ABOUT THIS EXERCISE
From the abstract, list the main reasons men gave for seeking medical circumcision, each with its percentage.

PASSAGE
A cross-sectional study describing motivations and barriers to voluntary medical male circumcision in Lesotho

BMC Public Health. 2014 Oct 30;14:1119. doi: 10.1186/1471-2458-14-1119.

Abstract

Background: In February 2012, the Lesotho Ministry of Health launched a national voluntary medical male circumcision (VMMC) program. To assess the motivations for seeking VMMC, a cross-sectional mixed methods study was conducted among clients aged 18 years and older at four sites.

Methods: A total of 161 men participated in individual survey interviews and 35 participated in four focus group discussions.

Results: Men sought medical circumcision for the following main reasons: protection against HIV (73%), protection from other sexually transmitted infections (62%), and improved penile hygiene (47%). Forty percent learned about VMMC through friends who had already accessed services. According to these men, perceived concerns hindering service uptake include fear of pain (57%), a female provider (18%), and "compulsory" HIV testing (15%).

Collected data

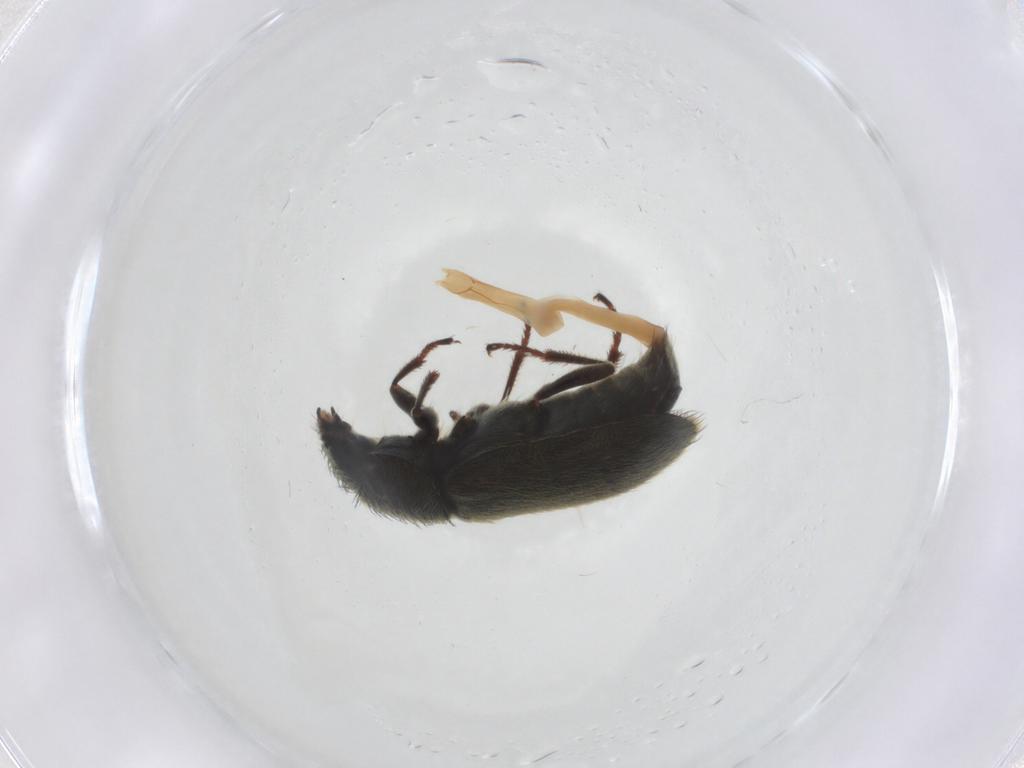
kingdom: Animalia
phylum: Arthropoda
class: Insecta
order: Coleoptera
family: Melyridae
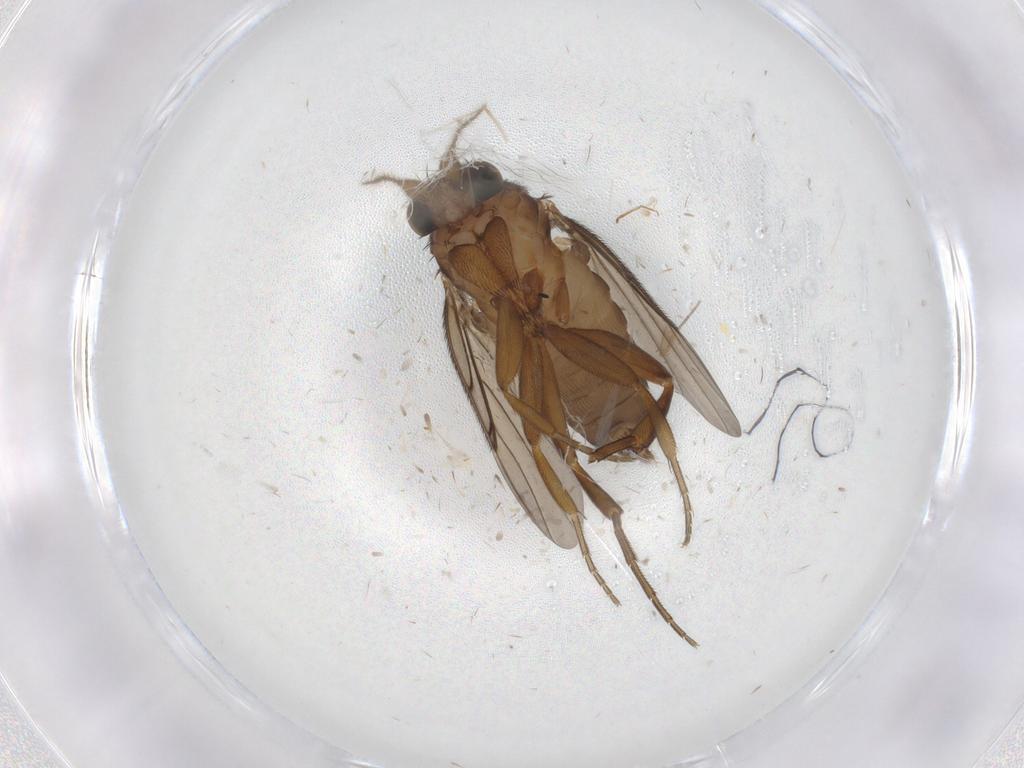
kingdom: Animalia
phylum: Arthropoda
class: Insecta
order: Diptera
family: Phoridae
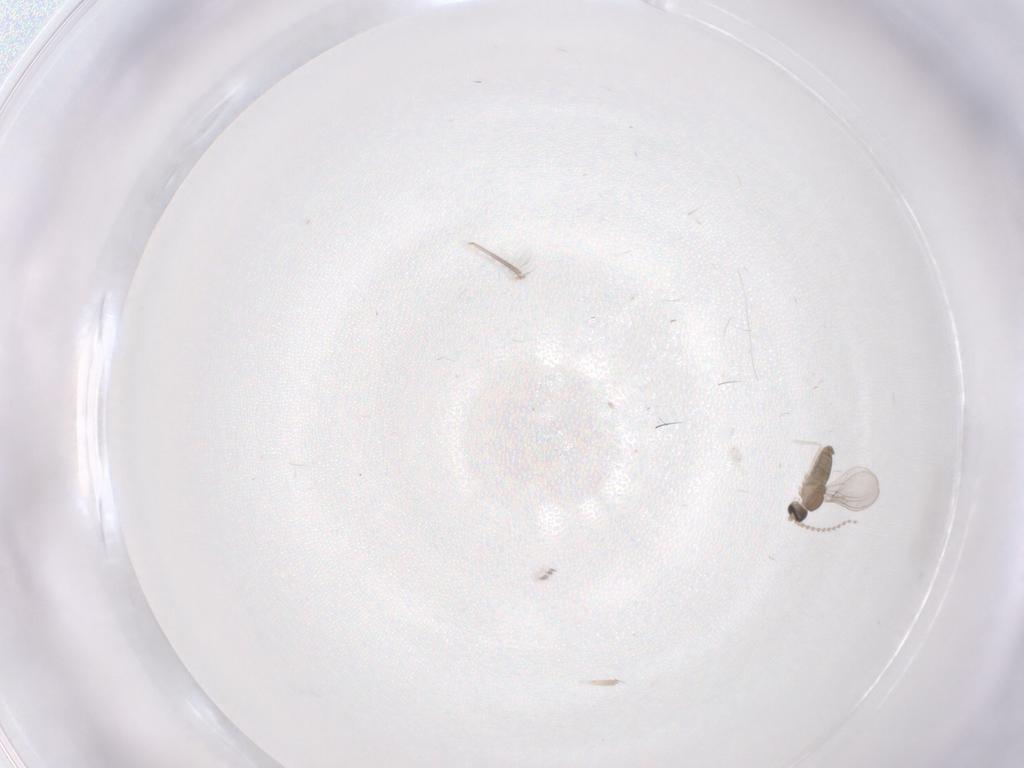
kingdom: Animalia
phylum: Arthropoda
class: Insecta
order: Diptera
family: Cecidomyiidae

SOLUTION
Protection against HIV (73%)
Protection from other sexually transmitted infections (62%)
Improved penile hygiene (47%)